* [Selected passage]

========================

Doris Sexton
Dora Ethel Sexton, from Toowoomba in south-east Queensland, was born on 7 November 1885. She trained as a nurse and was working at Toowoomba General Hospital when World War I began.
Sexton tried to enlist in the Australian Army Nursing Service but was rejected. She remained in Australia until March 1915 when she went to Alexandria in Egypt.
Sometime in 1915, Sexton joined the Queen Alexandra's Imperial Military Nursing Service Reserve (QAIMNSR). She nursed at the 15th General Hospital in Alexandria and on hospital ships sailing to and from Gallipoli. Sexton was working off-shore during the Suvla Bay landings of August 1915 in the Gallipoli Campaign.
After voyages carrying patients to Malta and England, Sexton's service next took her to Salonika.
In 1918, Sexton spoke to an Australian journalist, describing the town of Salonika and its hinterland:
The hills compensate for much, and during the summer I was stationed at the tent hospitals, about six miles out of town, just under … a lovely old mountain. One will not readily forget the sunsets, the glorious colouring over miles and miles of graduating hills, running away to the sea, gleaming here and there on clustering white tent hospitals grouped in the valleys.

========================

* [Records shown]
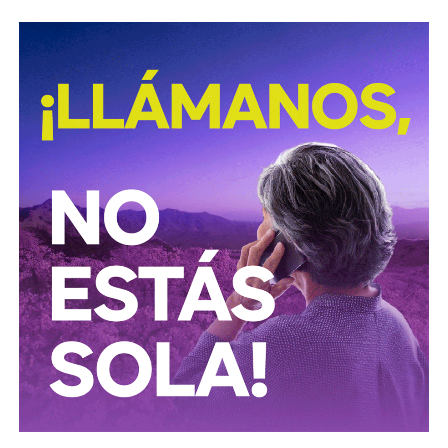
David Martínez es apodado coloquialmente como “
El
Fantasma de Wall Street
”, y ha adquirido un poder
inmenso en Latinoamérica, especialmente en Argentina,
donde ha servido como negociador para la deuda nacional
y en 2017, fue considerado por Forbes como el hombre
más rico de dicho país. El regiomontano tiene un historial
documentado de tomar control de empresas en
dificultades financieras a partir de deuda: lo hizo con la
textilera CYDSA en los años 90, con la vidriera Vitro entre
2009 y 2012, y con las ya mencionadas Empresas ICA
desde 2016.
Algo similar realizó en 2020 con
Grupo Aeroportuario
del Centro Norte
(OMA), el operador de, entre otros, el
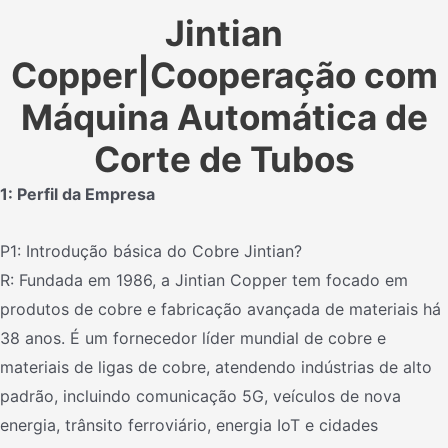
Jintian
Copper|Cooperação com
Máquina Automática de
Corte de Tubos
1: Perfil da Empresa
P1: Introdução básica do Cobre Jintian?
R: Fundada em 1986, a Jintian Copper tem focado em
produtos de cobre e fabricação avançada de materiais há
38 anos. É um fornecedor líder mundial de cobre e
materiais de ligas de cobre, atendendo indústrias de alto
padrão, incluindo comunicação 5G, veículos de nova
energia, trânsito ferroviário, energia IoT e cidades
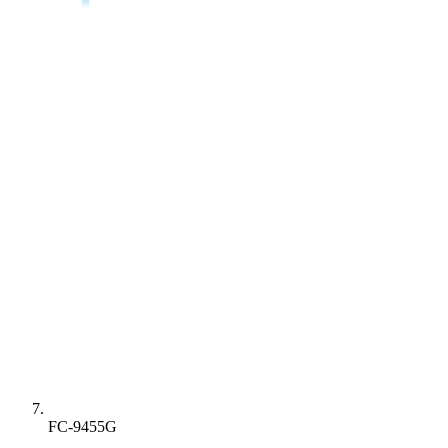
FC-9455G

========================

* [Task list]
a - List every date or year given in the Doris Sexton biography.
b - In the Doris Sexton biography, why does Sexton say the sunsets near Salonika will not readily be forgotten?
c - Proceed with the Doris Sexton biography from the point where it stops.

* [Solved tasks]
a - 7 November 1885; March 1915; 1915; August 1915; 1918

b - Sexton says the sunsets are unforgettable because of their glorious colouring. It spread over miles and miles of graduating hills running away to the sea and gleamed here and there on clusters of white tent hospitals grouped in the valleys.

c -
In this picturesque place, Sexton witnessed the results of brutal warfare.
Sexton nursed in the 41st Serbian Hospital and saw Salonika burn during the fire of 1917, remembering:
There is very little of the city left, and it burnt for weeks. We would go out on the hills in the evenings and watch it.
Later reflecting on working in military hospitals on the Salonika front, Sexton said:
Three years … among our sick and wounded – years filled with hardship and strain, cheerfully borne by thousands of British women wherever the flag of the Red Cross waves – filled too with interesting and pleasant memories.
Sexton was also full of praise for the aides who worked alongside medical personnel:
I had the same girls with me on Malta who went to Salonika with me and I cannot speak too highly of them. Imagine a sister with four or five tents under her control, the staff sister with about 200 men to look after. Why, the one … aide can do a hundred and one things, and help in a thousand ways. I loved my girls and I can't understand how anyone can under-rate their services.
Unfortunately, source material is scarce on Sexton's post-war life, about which little appears to be known. Electoral rolls showed she was working as a trained nurse in towns throughout Victoria, including Beaufort, Edenhope, Lorne and Shepparton, and then moved to Melbourne.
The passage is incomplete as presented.